When volume becomes high enough you start to observe patterns in SPAM pretty easily. I think that this is primarily because people like to see patterns, whether they are present or not.
The trick is determining whether they are real patterns or not, and then to a lesser extent whether they are useful patterns.
For example I host mail for a business domain. That means that incoming messages come primarily from existing customers, and very rarely from potential new ones.
In practise that means that email is expected to arrive from 9am til 6pm (+/-2hours) Email received at 2AM? Either it is somebody working remotely, a foreign contact, or much more likely it is SPAM.
Now clearly you cannot dump all messages received at unusual times of the day, but it is a surprisingly robust SPAM indicator for that particular domain.
All heuristics are fallable, but some are useful regardless..

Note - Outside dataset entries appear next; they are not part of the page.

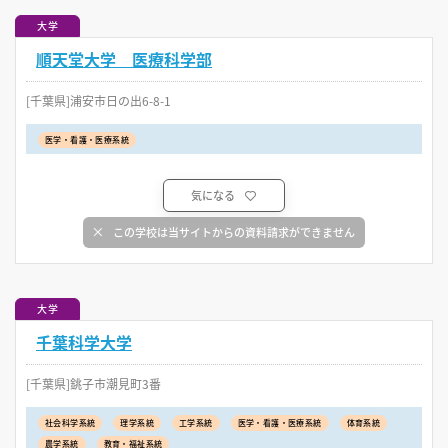
大学
順天堂大学 医療科学部
[千葉県]浦安市日の出6-8-1
医学・看護・医療系統
気になる
この学校は当サイトからの資料請求ができません
大学
千葉科学大学
[千葉県]銚子市潮見町3番
社会科学系統
理学系統
工学系統
医学・看護・医療系統
体育系統
農学系統
教育・福祉系統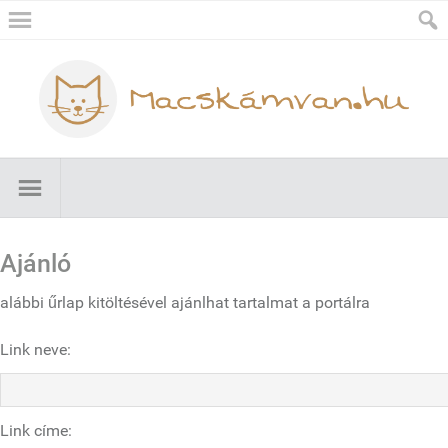
Ajánló
alábbi űrlap kitöltésével ajánlhat tartalmat a portálra
Link neve:
Link címe: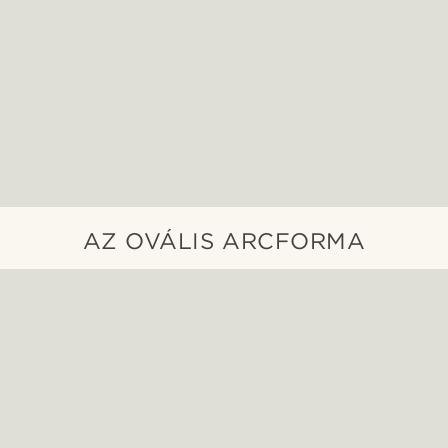
AZ OVÁLIS ARCFORMA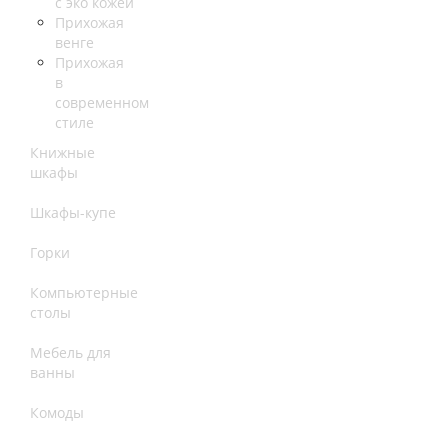
с эко кожей
Прихожая
венге
Прихожая
в
современном
стиле
Книжные
шкафы
Шкафы-купе
Горки
Компьютерные
столы
Мебель для
ванны
Комоды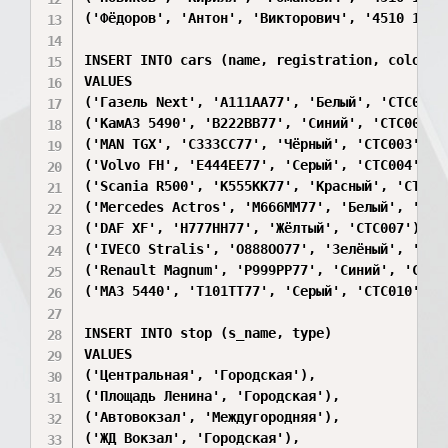
('Фёдоров', 'Антон', 'Викторович', '4510 12346
INSERT INTO cars (name, registration, color, p
VALUES

('Газель Next', 'А111АА77', 'Белый', 'СТС001')
('КамАЗ 5490', 'В222ВВ77', 'Синий', 'СТС002'),
('MAN TGX', 'С333СС77', 'Чёрный', 'СТС003'),

('Volvo FH', 'Е444ЕЕ77', 'Серый', 'СТС004'),

('Scania R500', 'К555КК77', 'Красный', 'СТС005
('Mercedes Actros', 'М666ММ77', 'Белый', 'СТС0
('DAF XF', 'Н777НН77', 'Жёлтый', 'СТС007'),

('IVECO Stralis', 'О888ОО77', 'Зелёный', 'СТС0
('Renault Magnum', 'Р999РР77', 'Синий', 'СТС00
('МАЗ 5440', 'Т101ТТ77', 'Серый', 'СТС010');

INSERT INTO stop (s_name, type)

VALUES

('Центральная', 'Городская'),

('Площадь Ленина', 'Городская'),

('Автовокзал', 'Междугородняя'),

('ЖД Вокзал', 'Городская'),
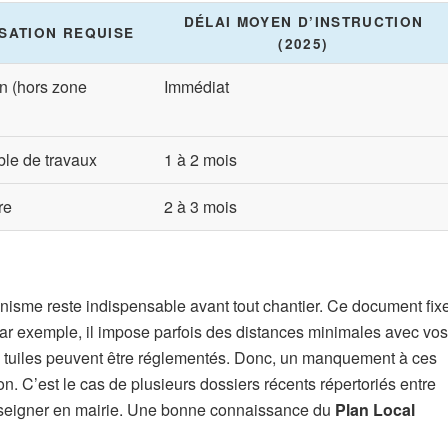
DÉLAI MOYEN D’INSTRUCTION
ISATION REQUISE
(2025)
n (hors zone
Immédiat
ble de travaux
1 à 2 mois
re
2 à 3 mois
anisme reste indispensable avant tout chantier. Ce document fix
r exemple, il impose parfois des distances minimales avec vos
s tuiles peuvent être réglementés. Donc, un manquement à ces
n. C’est le cas de plusieurs dossiers récents répertoriés entre
nseigner en mairie. Une bonne connaissance du
Plan Local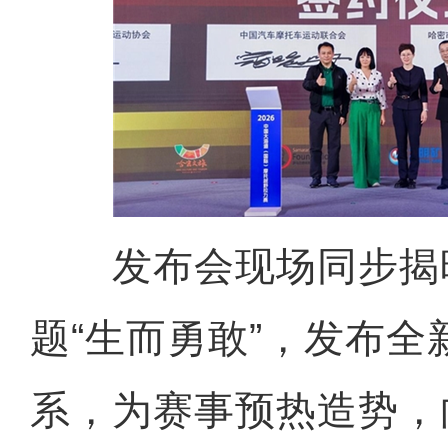
发布会现场同步揭晓 
题“生而勇敢”，发布全
系，为赛事预热造势，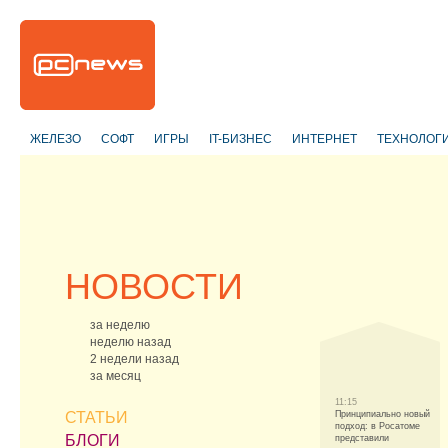
ЖЕЛЕЗО
СОФТ
ИГРЫ
IT-БИЗНЕС
ИНТЕРНЕТ
ТЕХНОЛОГ
НОВОСТИ
за неделю
неделю назад
2 недели назад
за месяц
11:15
СТАТЬИ
Принципиально новый
подход: в Росатоме
БЛОГИ
представили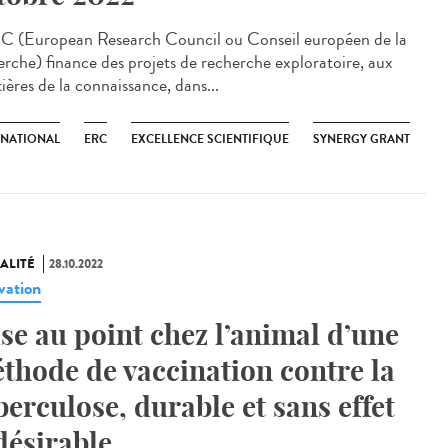
C (European Research Council ou Conseil européen de la
erche) finance des projets de recherche exploratoire, aux
ières de la connaissance, dans...
RNATIONAL
ERC
EXCELLENCE SCIENTIFIQUE
SYNERGY GRANT
ALITÉ
28.10.2022
vation
se au point chez l’animal d’une
thode de vaccination contre la
berculose, durable et sans effet
désirable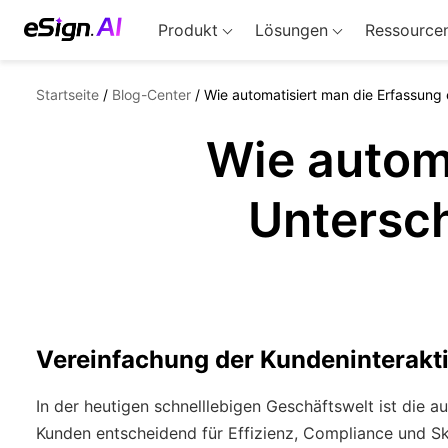
Produkt
Lösungen
Ressource
Startseite
/
Blog-Center
/
Wie automatisiert man die Erfassung
Wie automa
Untersch
Vereinfachung der Kundeninteraktio
In der heutigen schnelllebigen Geschäftswelt ist die a
Kunden entscheidend für Effizienz, Compliance und Sk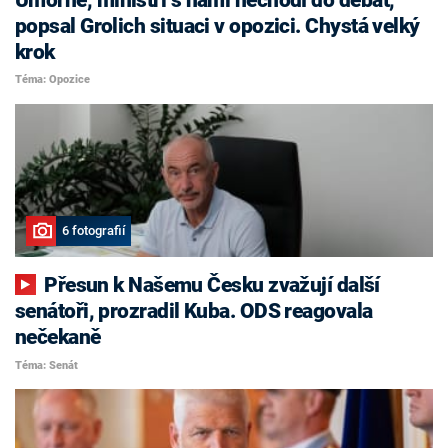
popsal Grolich situaci v opozici. Chystá velký
krok
Téma: Opozice
6 fotografií
Přesun k Našemu Česku zvažují další
senátoři, prozradil Kuba. ODS reagovala
nečekaně
Téma: Senát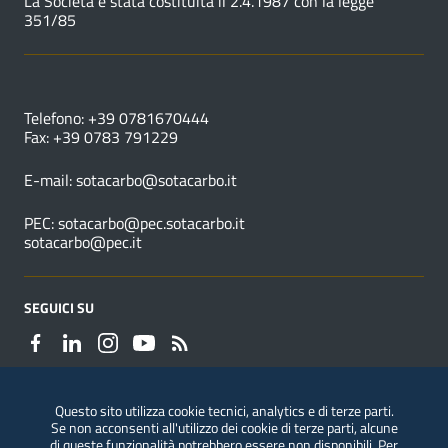
La Società è stata costituita il 2.4.1987 con la legge
351/85
NUMERI UTILI
Telefono: +39 0781670444
Fax: +39 0783 791229
E-mail:
sotacarbo@sotacarbo.it
PEC:
sotacarbo@pec.sotacarbo.it
sotacarbo@pec.it
SEGUICI SU
Questo sito utilizza cookie tecnici, analytics e di terze parti.
Se non acconsenti all'utilizzo dei cookie di terze parti, alcune
Segnalazioni di illeciti
di queste funzionalità potrebbero essere non disponibili. Per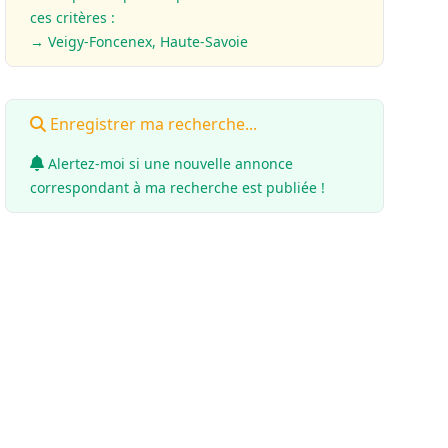
ces critères :
→ Veigy-Foncenex, Haute-Savoie
Enregistrer ma recherche...
Alertez-moi si une nouvelle annonce
correspondant à ma recherche est publiée !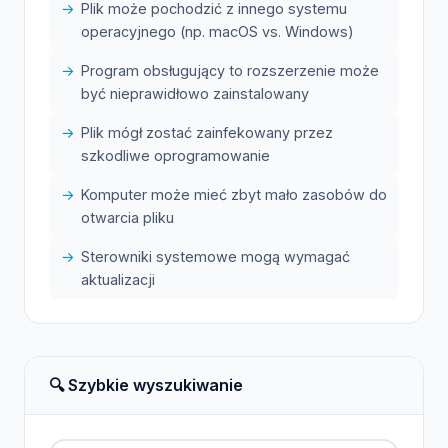
Plik może pochodzić z innego systemu
operacyjnego (np. macOS vs. Windows)
Program obsługujący to rozszerzenie może
być nieprawidłowo zainstalowany
Plik mógł zostać zainfekowany przez
szkodliwe oprogramowanie
Komputer może mieć zbyt mało zasobów do
otwarcia pliku
Sterowniki systemowe mogą wymagać
aktualizacji
🔍 Szybkie wyszukiwanie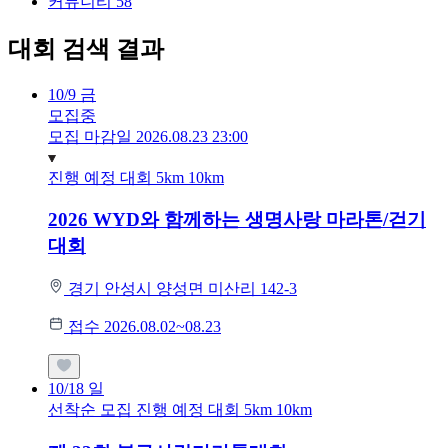
커뮤니티
58
대회 검색 결과
10/9
금
모집중
모집 마감일 2026.08.23 23:00
진행 예정 대회
5km
10km
2026 WYD와 함께하는 생명사랑 마라톤/걷기
대회
경기 안성시 양성면 미산리 142-3
접수 2026.08.02~08.23
10/18
일
선착순 모집
진행 예정 대회
5km
10km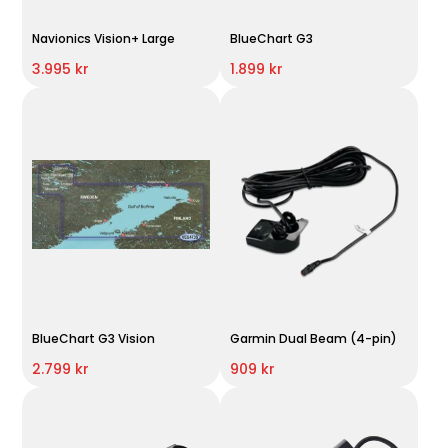
Navionics Vision+ Large
BlueChart G3
3.995 kr
1.899 kr
BlueChart G3 Vision
Garmin Dual Beam (4-pin)
2.799 kr
909 kr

I'd love to know what people can learn from their SPAM. This week I'm handling approximately 80,000 messages a day, per MX, which isn't huge (ie. 2-3 million a month).
ObQuote: Highlander
Long before I had my blog, I used my LiveJournal to write occasional blurbs about technology.
At one point, I lost almost all of my spam. That was freaky. Of course, it came back later. Sorry the graph isn't there on that post anymore, but that host is long gone.
I've not used spamassassin, but given its extensible nature I'm sure it'd be very easy to add a point based on the time of the day.
I'd expect you'd want to define a symbol such as OUTSIDE_BUSINESS_HOURS for mails sent after 7pm, and before 8am, or something similar to that.
By itself that wouldn't be a useful thing to do. I guess you'd want it to be used on a per-domain basis, only in combination with other tests regardless.
http://www.spam.com/legal/spam/
The "spam" vs "SPAM" battle is one that is lost.
I'll refer to email-based spam as SPAM, unless or until I'm forced to no longer do so.